[EXCERPTED DATA Boundary: Start]
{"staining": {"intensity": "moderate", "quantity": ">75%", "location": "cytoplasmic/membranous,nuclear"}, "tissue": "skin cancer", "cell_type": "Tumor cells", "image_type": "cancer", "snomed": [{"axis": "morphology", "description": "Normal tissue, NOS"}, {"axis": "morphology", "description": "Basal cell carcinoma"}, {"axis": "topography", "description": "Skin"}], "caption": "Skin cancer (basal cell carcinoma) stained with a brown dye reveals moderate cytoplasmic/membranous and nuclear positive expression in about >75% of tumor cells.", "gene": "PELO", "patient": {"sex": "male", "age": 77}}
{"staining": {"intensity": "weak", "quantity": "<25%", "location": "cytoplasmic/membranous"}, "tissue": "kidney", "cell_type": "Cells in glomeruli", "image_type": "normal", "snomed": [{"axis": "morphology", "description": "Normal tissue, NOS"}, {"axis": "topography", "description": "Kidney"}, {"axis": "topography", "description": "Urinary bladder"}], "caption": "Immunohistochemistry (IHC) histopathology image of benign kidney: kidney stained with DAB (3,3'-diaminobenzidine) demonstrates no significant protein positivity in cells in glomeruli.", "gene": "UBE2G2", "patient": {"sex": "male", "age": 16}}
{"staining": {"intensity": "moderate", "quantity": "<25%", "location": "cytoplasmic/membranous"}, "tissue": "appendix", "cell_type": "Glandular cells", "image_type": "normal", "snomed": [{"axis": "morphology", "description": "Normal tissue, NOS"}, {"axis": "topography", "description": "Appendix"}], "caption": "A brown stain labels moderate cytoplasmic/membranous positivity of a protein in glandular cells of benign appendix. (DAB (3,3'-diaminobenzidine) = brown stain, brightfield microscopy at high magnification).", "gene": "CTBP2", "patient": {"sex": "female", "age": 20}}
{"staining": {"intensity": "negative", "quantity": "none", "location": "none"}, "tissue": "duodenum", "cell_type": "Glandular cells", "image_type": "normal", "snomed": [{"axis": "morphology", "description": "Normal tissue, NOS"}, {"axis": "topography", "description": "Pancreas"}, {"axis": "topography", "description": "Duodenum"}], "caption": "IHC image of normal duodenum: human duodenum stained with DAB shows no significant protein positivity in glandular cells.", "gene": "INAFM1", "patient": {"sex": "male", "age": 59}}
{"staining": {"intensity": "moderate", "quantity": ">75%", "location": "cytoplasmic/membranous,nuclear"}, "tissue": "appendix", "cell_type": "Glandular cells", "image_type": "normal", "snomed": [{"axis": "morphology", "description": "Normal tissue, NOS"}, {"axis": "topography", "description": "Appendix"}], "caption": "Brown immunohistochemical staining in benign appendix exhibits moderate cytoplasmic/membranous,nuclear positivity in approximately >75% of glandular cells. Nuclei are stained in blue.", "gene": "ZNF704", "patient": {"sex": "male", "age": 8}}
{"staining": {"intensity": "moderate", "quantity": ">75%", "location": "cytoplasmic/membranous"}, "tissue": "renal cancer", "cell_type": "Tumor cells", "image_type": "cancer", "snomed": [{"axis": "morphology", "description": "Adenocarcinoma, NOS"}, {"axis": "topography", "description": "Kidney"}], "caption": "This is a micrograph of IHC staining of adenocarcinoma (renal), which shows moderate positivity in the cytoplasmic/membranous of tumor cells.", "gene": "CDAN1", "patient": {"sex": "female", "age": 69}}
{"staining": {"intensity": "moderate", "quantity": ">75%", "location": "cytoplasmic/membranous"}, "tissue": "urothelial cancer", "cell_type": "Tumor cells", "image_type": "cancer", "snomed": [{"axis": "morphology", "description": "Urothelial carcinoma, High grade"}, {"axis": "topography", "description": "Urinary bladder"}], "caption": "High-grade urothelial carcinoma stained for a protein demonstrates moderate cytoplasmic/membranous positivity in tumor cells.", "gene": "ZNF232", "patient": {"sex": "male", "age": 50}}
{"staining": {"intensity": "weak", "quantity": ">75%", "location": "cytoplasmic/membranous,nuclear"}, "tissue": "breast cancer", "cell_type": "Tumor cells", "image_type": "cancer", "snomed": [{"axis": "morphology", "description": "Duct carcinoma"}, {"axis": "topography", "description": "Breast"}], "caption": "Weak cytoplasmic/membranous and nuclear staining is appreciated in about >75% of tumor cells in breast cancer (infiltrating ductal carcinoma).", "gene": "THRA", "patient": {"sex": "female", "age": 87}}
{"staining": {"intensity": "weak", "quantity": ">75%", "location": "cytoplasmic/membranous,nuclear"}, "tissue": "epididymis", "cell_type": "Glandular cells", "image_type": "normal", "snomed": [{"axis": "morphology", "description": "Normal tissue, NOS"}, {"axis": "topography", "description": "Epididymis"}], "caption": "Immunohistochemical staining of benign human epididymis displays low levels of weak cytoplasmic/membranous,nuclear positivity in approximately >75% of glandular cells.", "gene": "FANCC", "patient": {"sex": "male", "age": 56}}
[EXCERPTED DATA Boundary: End]
== WORK INSTRUCTION ==
Reproduce the entire listing so that it matches the original in every line.

== TASK OUTPUT ==
{"staining": {"intensity": "moderate", "quantity": ">75%", "location": "cytoplasmic/membranous,nuclear"}, "tissue": "skin cancer", "cell_type": "Tumor cells", "image_type": "cancer", "snomed": [{"axis": "morphology", "description": "Normal tissue, NOS"}, {"axis": "morphology", "description": "Basal cell carcinoma"}, {"axis": "topography", "description": "Skin"}], "caption": "Skin cancer (basal cell carcinoma) stained with a brown dye reveals moderate cytoplasmic/membranous and nuclear positive expression in about >75% of tumor cells.", "gene": "PELO", "patient": {"sex": "male", "age": 77}}
{"staining": {"intensity": "weak", "quantity": "<25%", "location": "cytoplasmic/membranous"}, "tissue": "kidney", "cell_type": "Cells in glomeruli", "image_type": "normal", "snomed": [{"axis": "morphology", "description": "Normal tissue, NOS"}, {"axis": "topography", "description": "Kidney"}, {"axis": "topography", "description": "Urinary bladder"}], "caption": "Immunohistochemistry (IHC) histopathology image of benign kidney: kidney stained with DAB (3,3'-diaminobenzidine) demonstrates no significant protein positivity in cells in glomeruli.", "gene": "UBE2G2", "patient": {"sex": "male", "age": 16}}
{"staining": {"intensity": "moderate", "quantity": "<25%", "location": "cytoplasmic/membranous"}, "tissue": "appendix", "cell_type": "Glandular cells", "image_type": "normal", "snomed": [{"axis": "morphology", "description": "Normal tissue, NOS"}, {"axis": "topography", "description": "Appendix"}], "caption": "A brown stain labels moderate cytoplasmic/membranous positivity of a protein in glandular cells of benign appendix. (DAB (3,3'-diaminobenzidine) = brown stain, brightfield microscopy at high magnification).", "gene": "CTBP2", "patient": {"sex": "female", "age": 20}}
{"staining": {"intensity": "negative", "quantity": "none", "location": "none"}, "tissue": "duodenum", "cell_type": "Glandular cells", "image_type": "normal", "snomed": [{"axis": "morphology", "description": "Normal tissue, NOS"}, {"axis": "topography", "description": "Pancreas"}, {"axis": "topography", "description": "Duodenum"}], "caption": "IHC image of normal duodenum: human duodenum stained with DAB shows no significant protein positivity in glandular cells.", "gene": "INAFM1", "patient": {"sex": "male", "age": 59}}
{"staining": {"intensity": "moderate", "quantity": ">75%", "location": "cytoplasmic/membranous,nuclear"}, "tissue": "appendix", "cell_type": "Glandular cells", "image_type": "normal", "snomed": [{"axis": "morphology", "description": "Normal tissue, NOS"}, {"axis": "topography", "description": "Appendix"}], "caption": "Brown immunohistochemical staining in benign appendix exhibits moderate cytoplasmic/membranous,nuclear positivity in approximately >75% of glandular cells. Nuclei are stained in blue.", "gene": "ZNF704", "patient": {"sex": "male", "age": 8}}
{"staining": {"intensity": "moderate", "quantity": ">75%", "location": "cytoplasmic/membranous"}, "tissue": "renal cancer", "cell_type": "Tumor cells", "image_type": "cancer", "snomed": [{"axis": "morphology", "description": "Adenocarcinoma, NOS"}, {"axis": "topography", "description": "Kidney"}], "caption": "This is a micrograph of IHC staining of adenocarcinoma (renal), which shows moderate positivity in the cytoplasmic/membranous of tumor cells.", "gene": "CDAN1", "patient": {"sex": "female", "age": 69}}
{"staining": {"intensity": "moderate", "quantity": ">75%", "location": "cytoplasmic/membranous"}, "tissue": "urothelial cancer", "cell_type": "Tumor cells", "image_type": "cancer", "snomed": [{"axis": "morphology", "description": "Urothelial carcinoma, High grade"}, {"axis": "topography", "description": "Urinary bladder"}], "caption": "High-grade urothelial carcinoma stained for a protein demonstrates moderate cytoplasmic/membranous positivity in tumor cells.", "gene": "ZNF232", "patient": {"sex": "male", "age": 50}}
{"staining": {"intensity": "weak", "quantity": ">75%", "location": "cytoplasmic/membranous,nuclear"}, "tissue": "breast cancer", "cell_type": "Tumor cells", "image_type": "cancer", "snomed": [{"axis": "morphology", "description": "Duct carcinoma"}, {"axis": "topography", "description": "Breast"}], "caption": "Weak cytoplasmic/membranous and nuclear staining is appreciated in about >75% of tumor cells in breast cancer (infiltrating ductal carcinoma).", "gene": "THRA", "patient": {"sex": "female", "age": 87}}
{"staining": {"intensity": "weak", "quantity": ">75%", "location": "cytoplasmic/membranous,nuclear"}, "tissue": "epididymis", "cell_type": "Glandular cells", "image_type": "normal", "snomed": [{"axis": "morphology", "description": "Normal tissue, NOS"}, {"axis": "topography", "description": "Epididymis"}], "caption": "Immunohistochemical staining of benign human epididymis displays low levels of weak cytoplasmic/membranous,nuclear positivity in approximately >75% of glandular cells.", "gene": "FANCC", "patient": {"sex": "male", "age": 56}}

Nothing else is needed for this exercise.